Thoughts on a great love….It may surprise the outside observer but even strong marriages go through tough times. It is the nature of human relationships that there will be moments when things aren’t always going to be perfect and sometimes wounds can result. That’s why I wish more couples could be taught from the beginning of a relationship this vital principle. Good times are the season to enjoy in a relationship but it is how you handle the tough times that will determine if you’re going to live a great love affair or not.


During a recent meeting of our marriage enrichment group at FWC, we explored what may be one of the greatest truths in marriage I’ve ever looked at. Over the years I have often heard people say with all sincerity that they are committed to their marriage and they will do everything possible to make things work.
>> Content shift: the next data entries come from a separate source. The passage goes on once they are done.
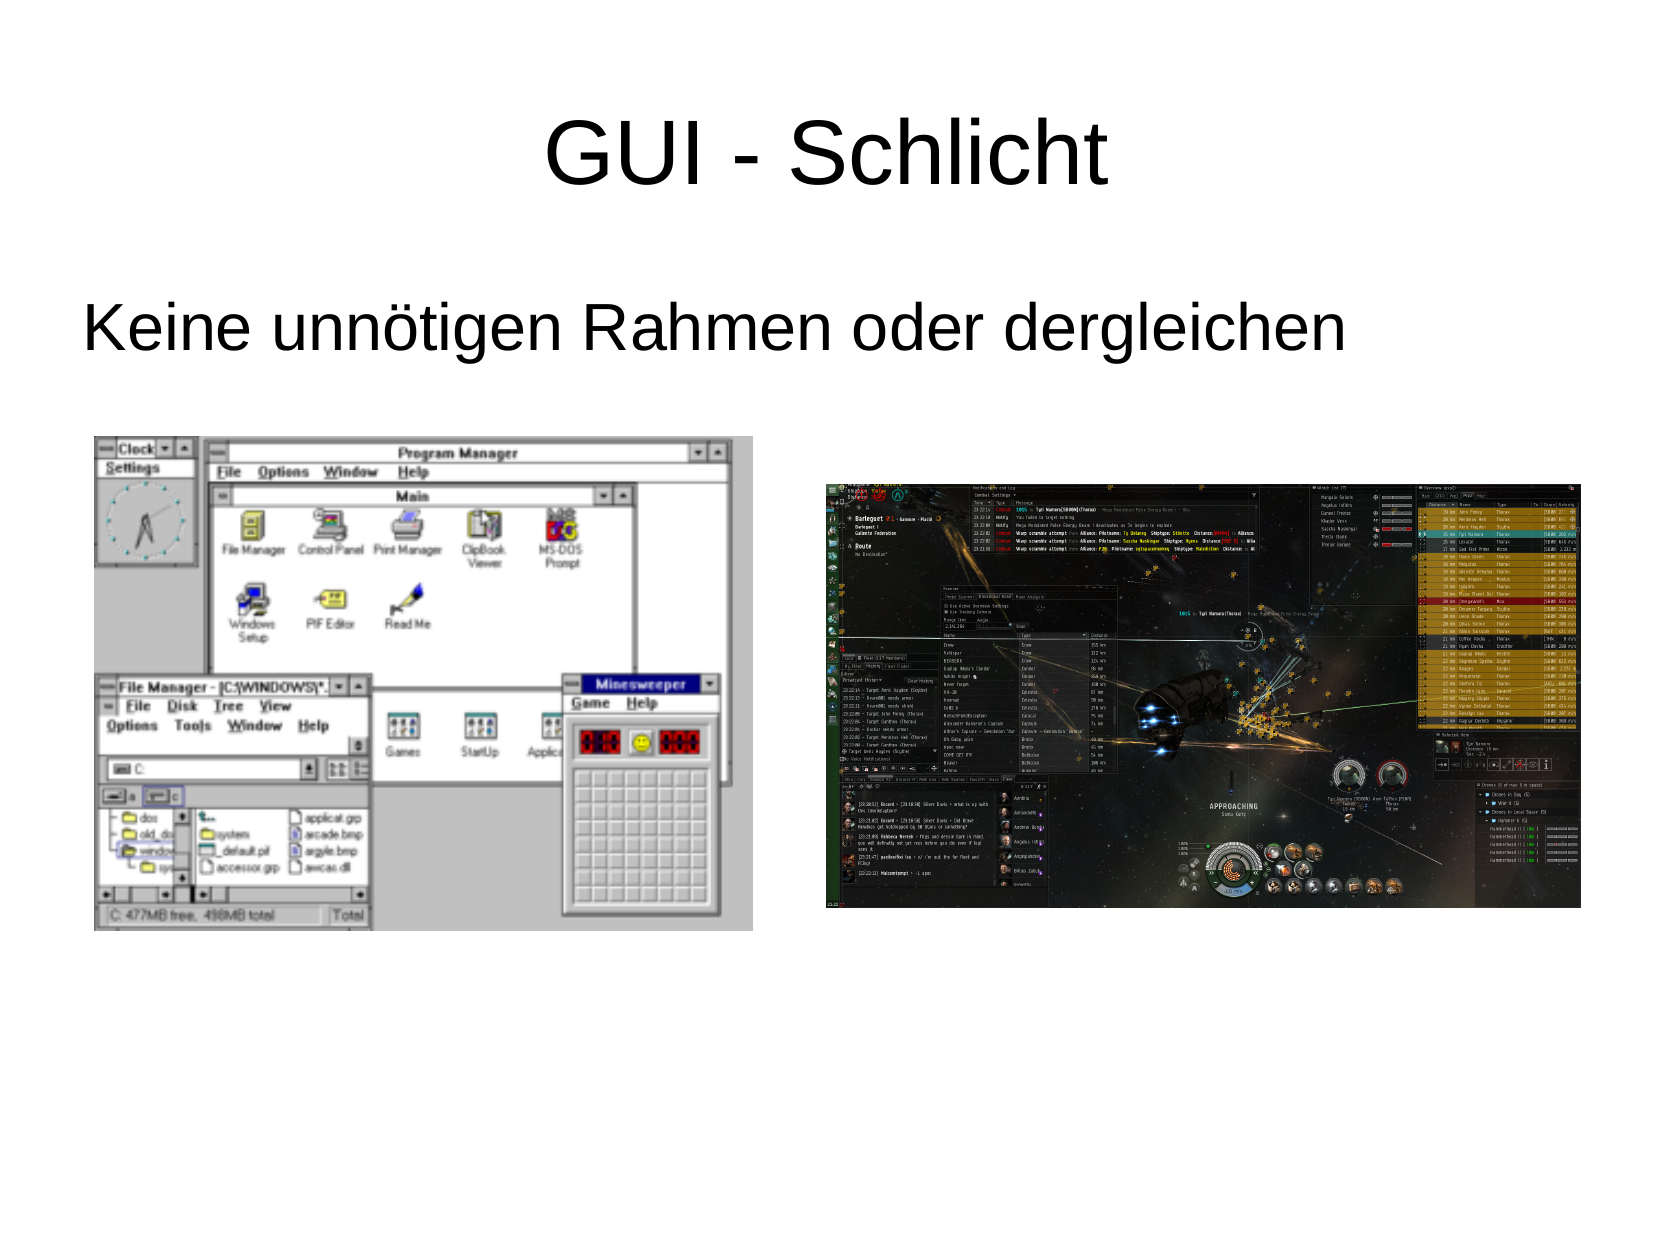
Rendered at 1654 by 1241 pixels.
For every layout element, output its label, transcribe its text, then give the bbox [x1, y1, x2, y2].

subtitle Keine unnötigen Rahmen oder dergleichen [82, 290, 1571, 1010]
picture [826, 484, 1581, 908]
picture [94, 436, 753, 931]
title GUI - Schlicht [82, 49, 1571, 257]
The words sound so right. The response correct but unfortunately it might be the one of the reasons so many marriages fail.
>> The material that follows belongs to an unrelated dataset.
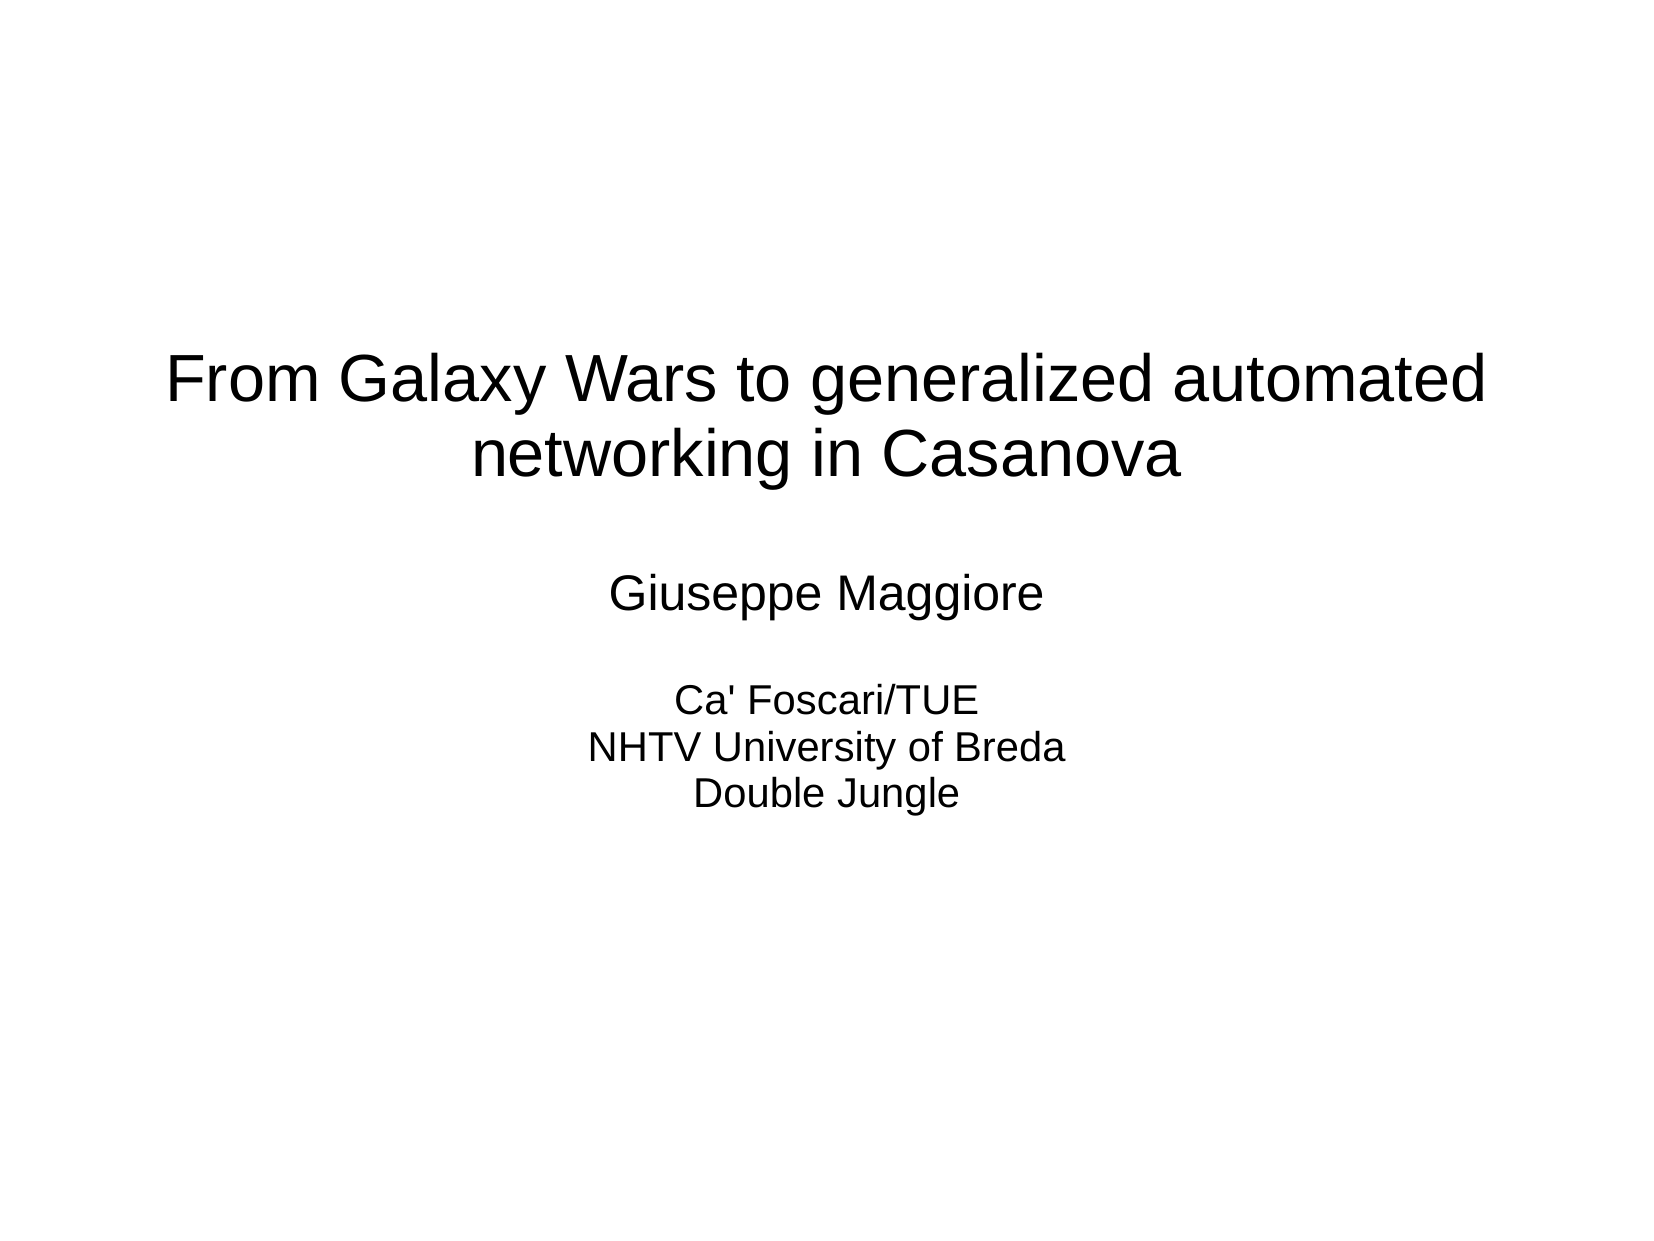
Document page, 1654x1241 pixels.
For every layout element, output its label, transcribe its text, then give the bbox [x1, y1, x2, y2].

subtitle From Galaxy Wars to generalized automated networking in Casanova Giuseppe Maggiore Ca' Foscari/TUE NHTV University of Breda Double Jungle [82, 49, 1571, 1109]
There is no place in the Bible that says that we are to be committed to a marriage. Although the concept seems sound it isn’t Biblical. What the Bible tells us is to be is committed to each other. The idea of being committed to your marriage sounds right but what you are really saying is that you are committed to a social connection and an institution. Sometimes I think we for forget we didn’t marry an institution. We married living, breathing people who if they aren’t treated as such, can eventually fade away.


If you live for awhile everyone experiences the basic truth of life. It isn’t always easy. The pressures of children, financial concerns, work and can I even dare say the general boredom we all face at times, can leave us looking for a way out. These pressures have a way of making us start to view any change at any cost a necessity. The problem is that change doesn’t come without cost and the price of some change can lead to a lifetime of regret.
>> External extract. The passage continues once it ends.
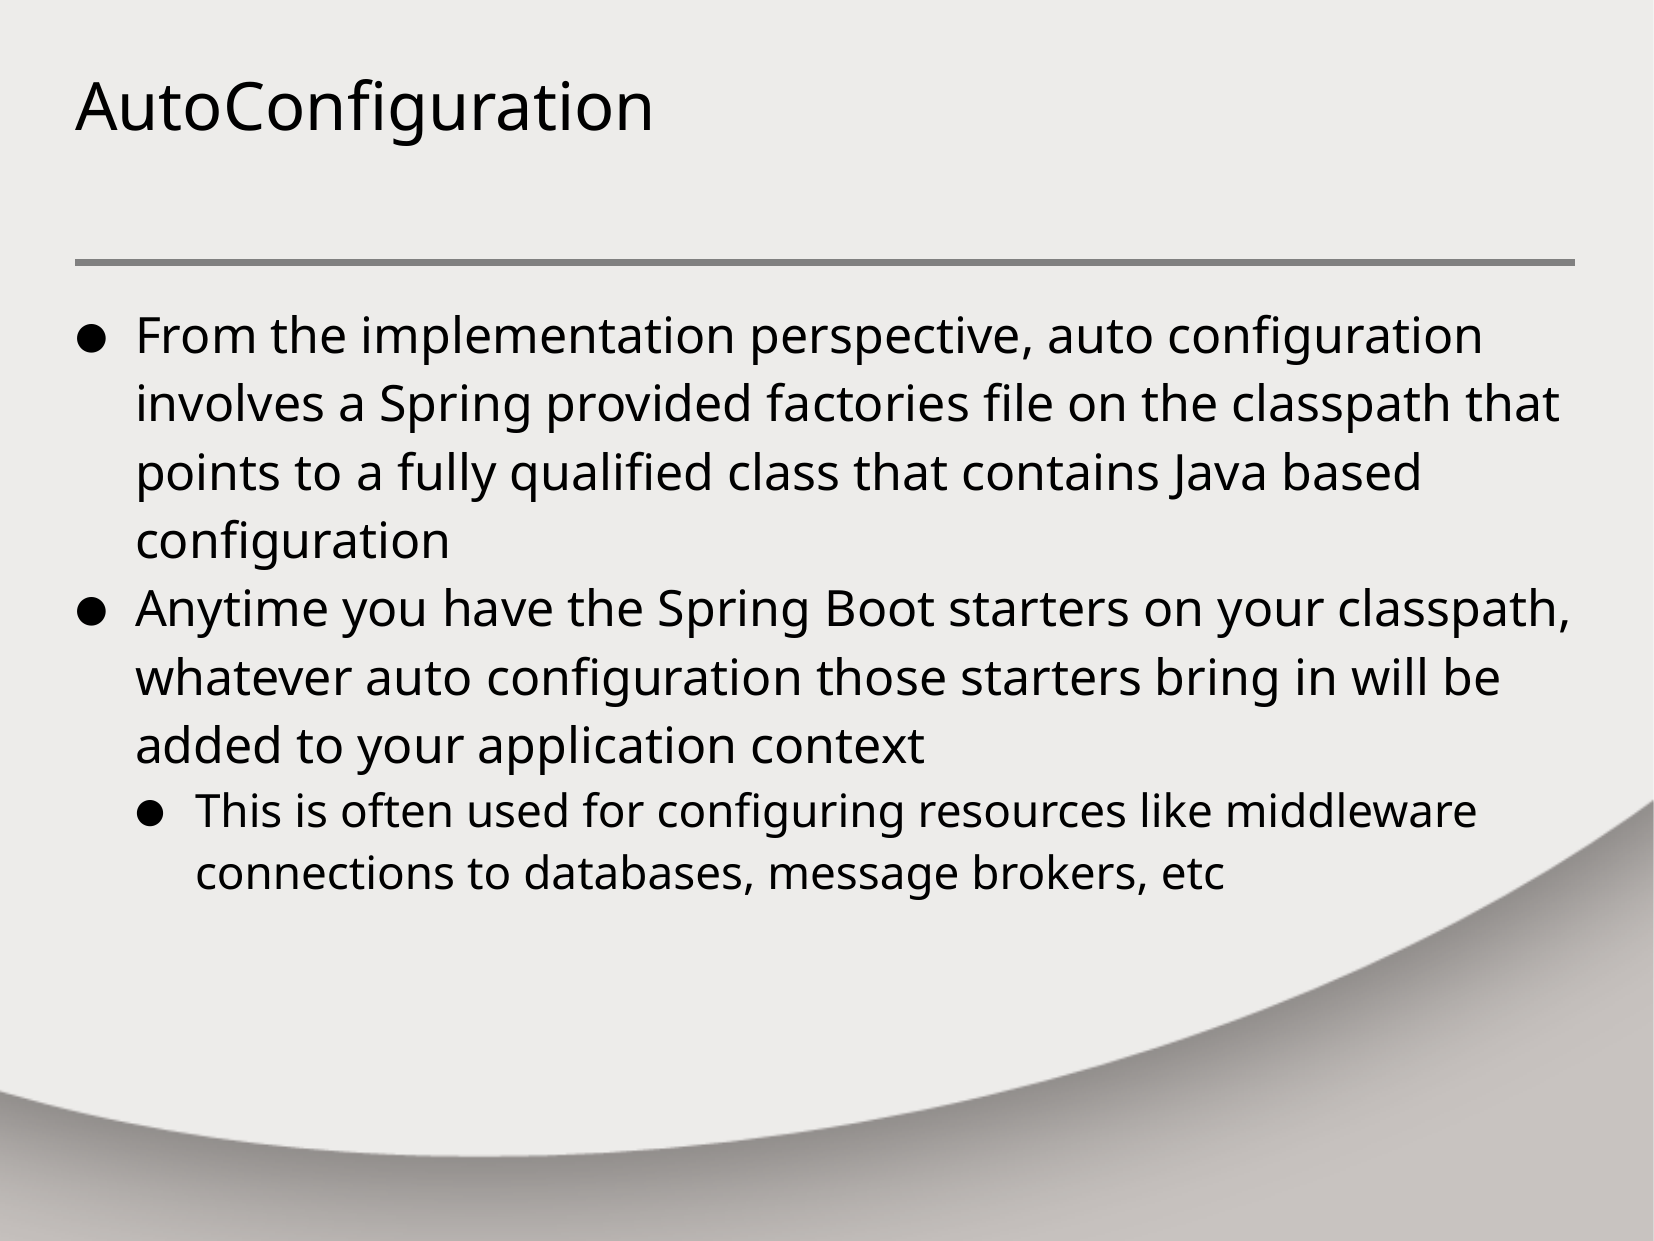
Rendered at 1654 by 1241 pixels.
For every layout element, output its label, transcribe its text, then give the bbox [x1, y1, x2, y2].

title AutoConfiguration [75, 75, 1576, 226]
list From the implementation perspective, auto configuration involves a Spring provided factories file on the classpath that points to a fully qualified class that contains Java based configuration Anytime you have the Spring Boot starters on your classpath, whatever auto configuration those starters bring in will be added to your application context This is often used for configuring resources like middleware connections to databases, message brokers, etc [75, 300, 1576, 1163]
picture [0, 0, 1654, 1241]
I have seen in my years of ministry how some couples see their marriage as the definition of their lives. As the pressures of life pile up if there isn’t a commitment to a person instead of to an institution it can become very tempting to think that walking away will solve everything. When things are tough…replace. That would be fine if we were dealing with a car or something of similar value but a life is never easily replaced and its value is priceless. Unfortunately in this throw away culture we live in, marriage can seem like one more piece of baggage that is easily replaced.


In a few weeks I will have been married 23 years. That is almost half my life. It has come as fresh insight that I can say I am not committed to my marriage. What I am committed to is a person. She is a person who knows me more intimately than any other person on the face of the earth. She has seen me grow from a young man to a middle aged one and has loved me through it all. I have failed her and she has forgiven me. She has brought my children into this world and given me a legacy. She makes me laugh. She can make me sad. She is the first face I see every morning and the last one I see at night. She knows my fears and comforts me through them all. She is real and she is my great love.


I have often told my wife if everything fell apart in my life if we had each other we would just rebuild and go on. A marriage can’t give you that. It takes a real living breathing relationship. So may I offer a suggestion this Valentine’s Day? While the cards are nice and the flowers are beautiful they are just things that will fade away. What really says I love you is when you give yourself to another. When your commitment to that person is stronger than whatever life throws at you and they know it.